Innovation nation

A year ago today – inspired by the Open Rights Groupwe launched Innovation Nation: Interactive, a commentable version of the Innovation Nation white paper using WordPress, Commentpress and our shiny new sandbox server. (Goodness knows how, given that Arthur was barely 3 weeks old at the time, but somehow it got launched.)

At the time, I wrote:

Policymaking should be an ongoing conversation between government and stakeholders, not a process where government stops listening when the consultation closes.

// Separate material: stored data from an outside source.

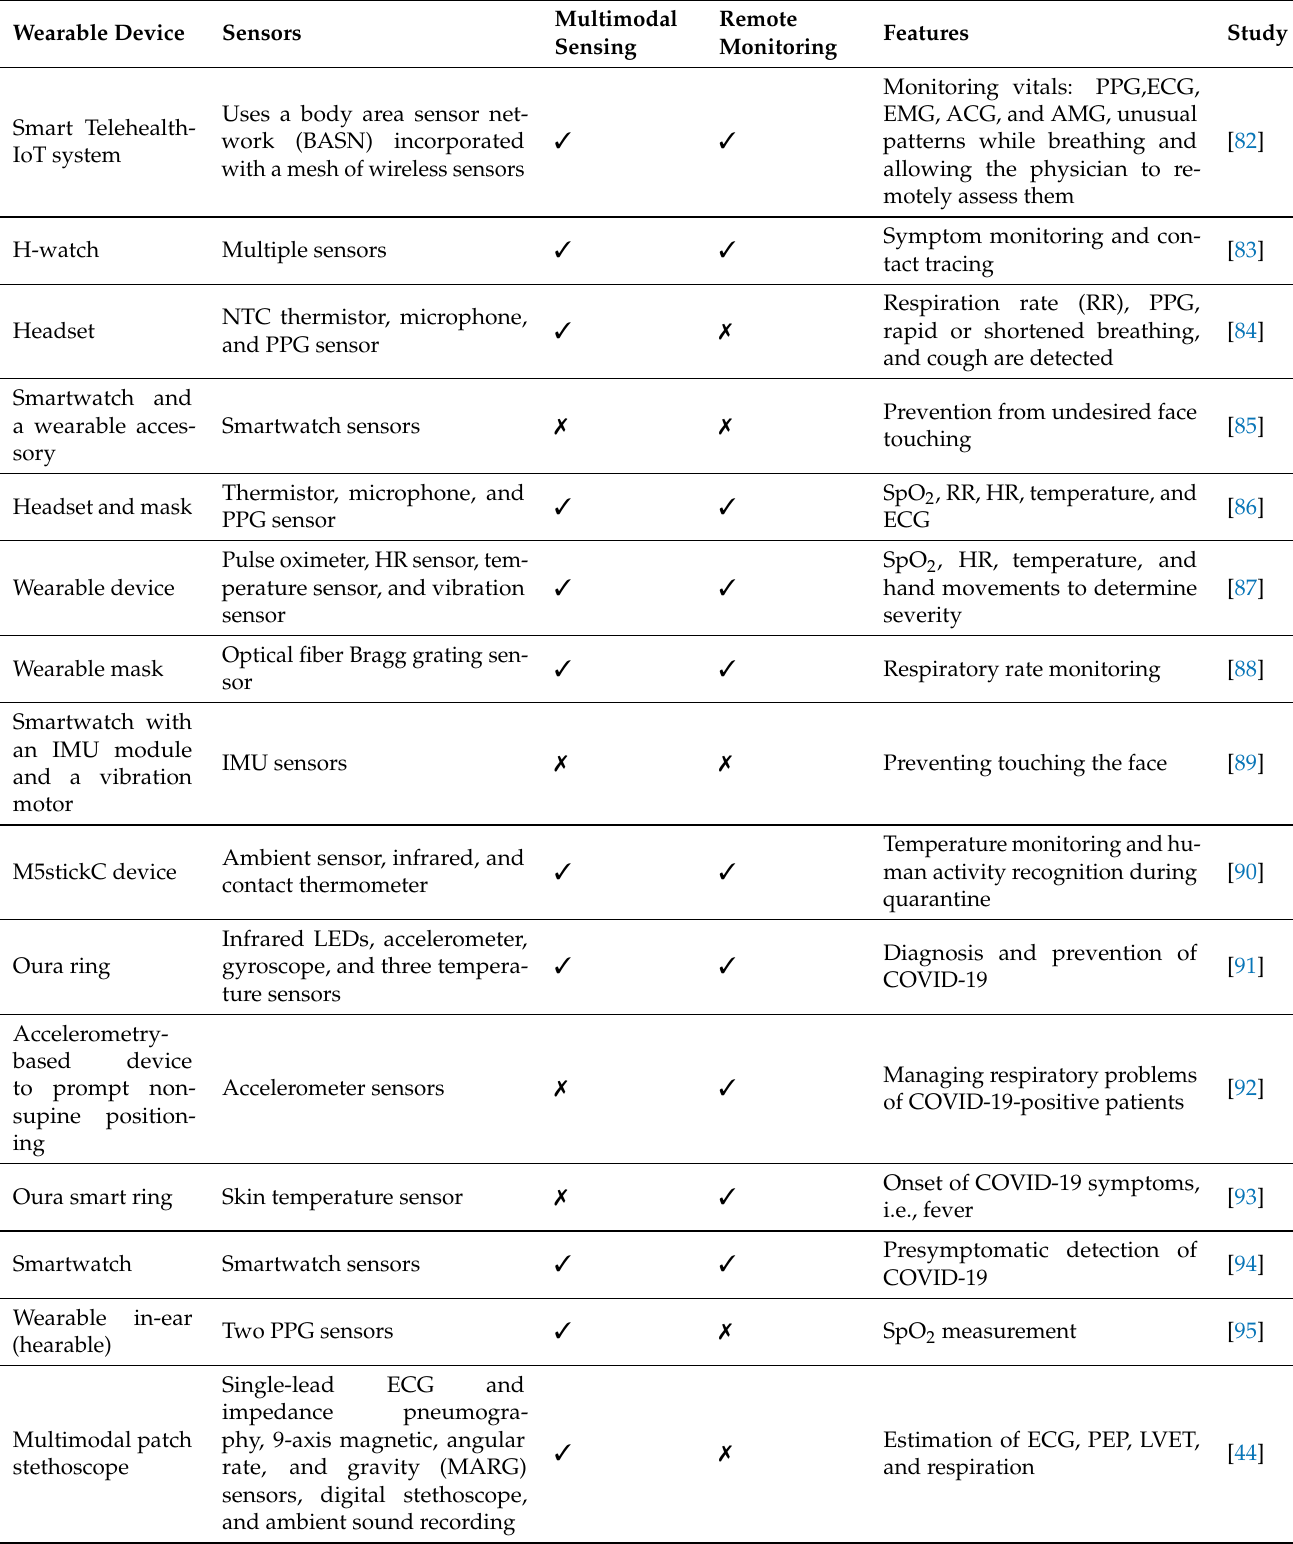
Table 3. Summary of recent research studies performed on the screening, tracking, and prevention of COVID-19. Wearable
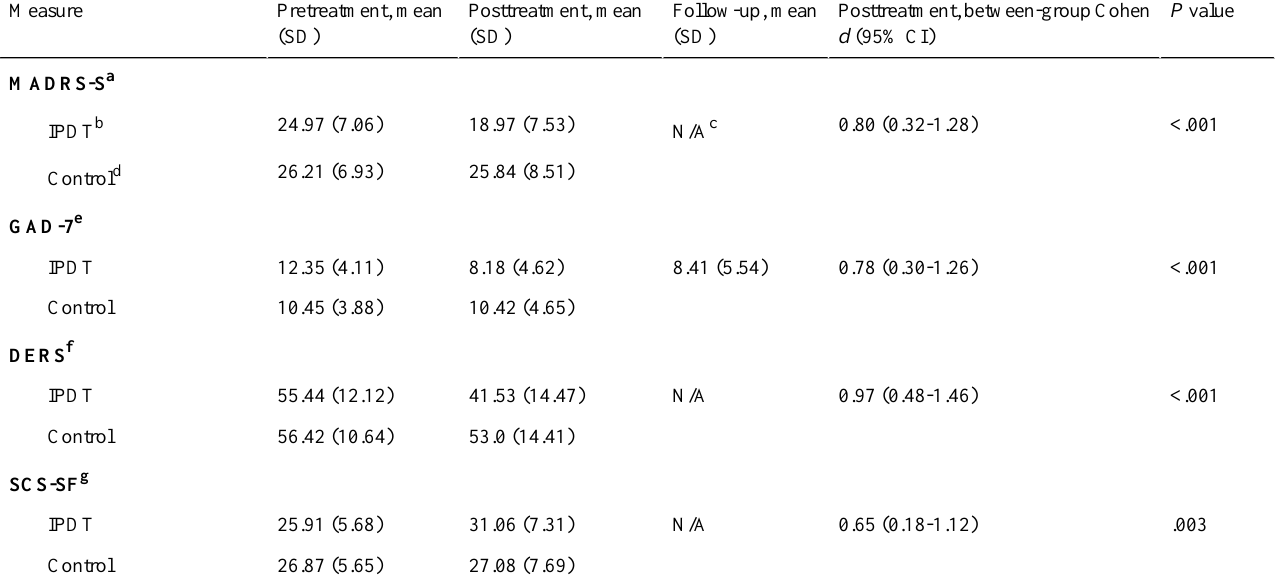
Table 3. Secondary outcome results.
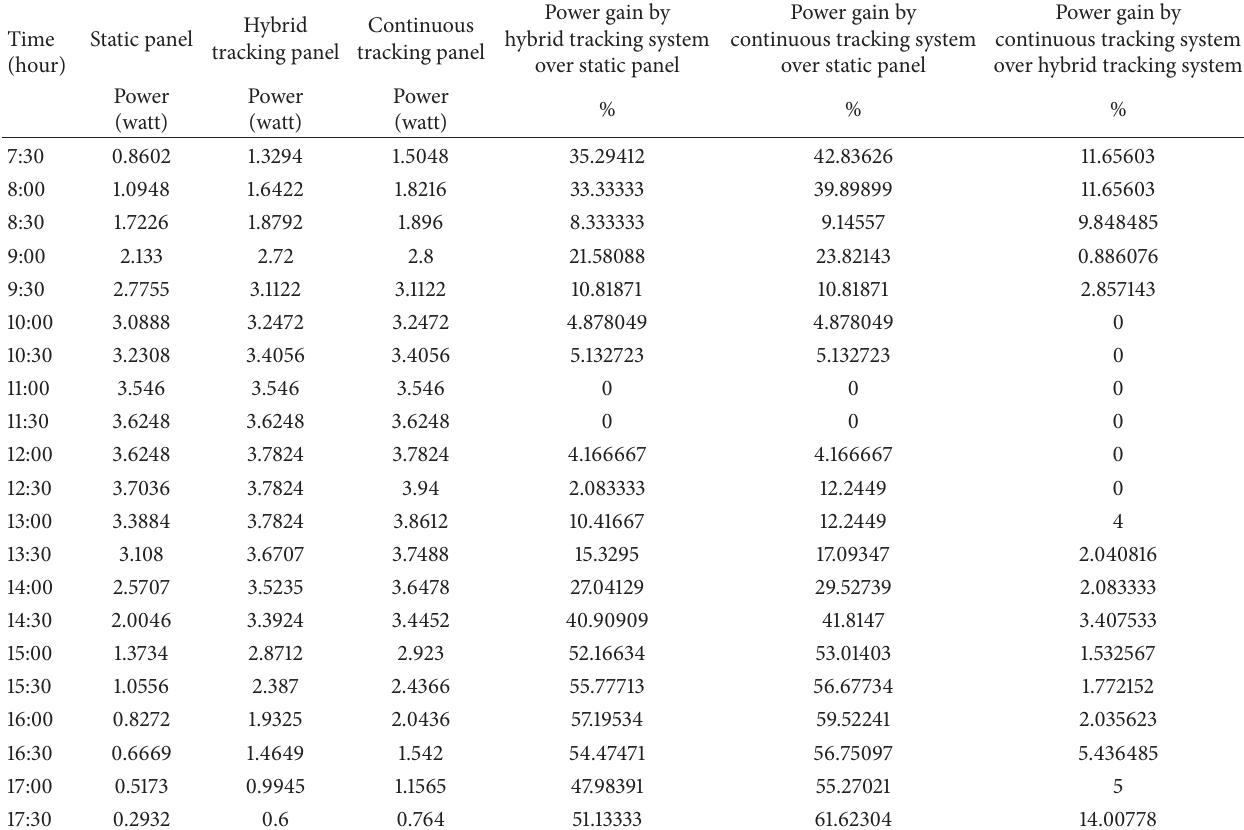
Table 3: Power values of static and tracking panel and the corresponding power gain by tracking panel over static panel at different times in a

We’re not there yet, of course, but in the last 12 months, the digital engagement community (not just DIUS/BIS or government) has come a long way:

  1. Power of Information Taskforce & Commentariat: William Perrin’s team supporting Richard Allan took commenting a step forward sharing the draft and final reports in commentable form using the DIUS ‘Commentariat’ theme we open sourced for the purpose. What’s more, the report’s own recommendations and the Government response to it steered Government strongly towards this kind of engagement. And lots of people took up the baton.
  2. Write To Reply: Joss and Tony showed that you don’t need to be in government to make government documents commentable online, illustrating the shift in power which social media tools make possible.
  3. New Director of Digital Engagement: Andrew Stott appointed to lead digital engagement across government,  getting Sir Tim Berners-Lee to extract raw data from departments. Not a bad way to start.
  4. London Summit: a massive, and massively-sophisticated digital engagement project shows what a digital team at the top of their game can achieve
  5. @lorddrayson: The (Cabinet) Minister for Science & Innovation taking to Twitter in a big way as a way of engaging with supporters and critics, as well as using Audioboo & Twitpic – and expects his civil servants to keep up with him
  6. ConsultationXML: Harry Metcalfe’s development of a practical tool to convert PDFs into semantically-rich data. Phase 2 is underway, looking at what XML can be turned into for practical benefit (think: WordPress plugins)
  7. RDFa for consultations and jobs: COI commissioning work to make consultation and jobs pages on government sites semantically meaningful and reusable via RDFa.
  8. Civil Service Jobs online: a seriously useful government dataset getting its own API (and iPhone app)
  9. Civil Service Live 09: the annual event getting the full social reporting treatment courtesy of some smart thinking by COI and the talented team at Amplified
  10. Barcamp 09, Teacamps & Heads of Digital Engagement: a thriving community of digital engagement folk working across and around government coming together to share, learn and support each other through Twitter, blogs and events

There are so many more examples I could cite. There’s a long way to go, but we’re climbing the mountain.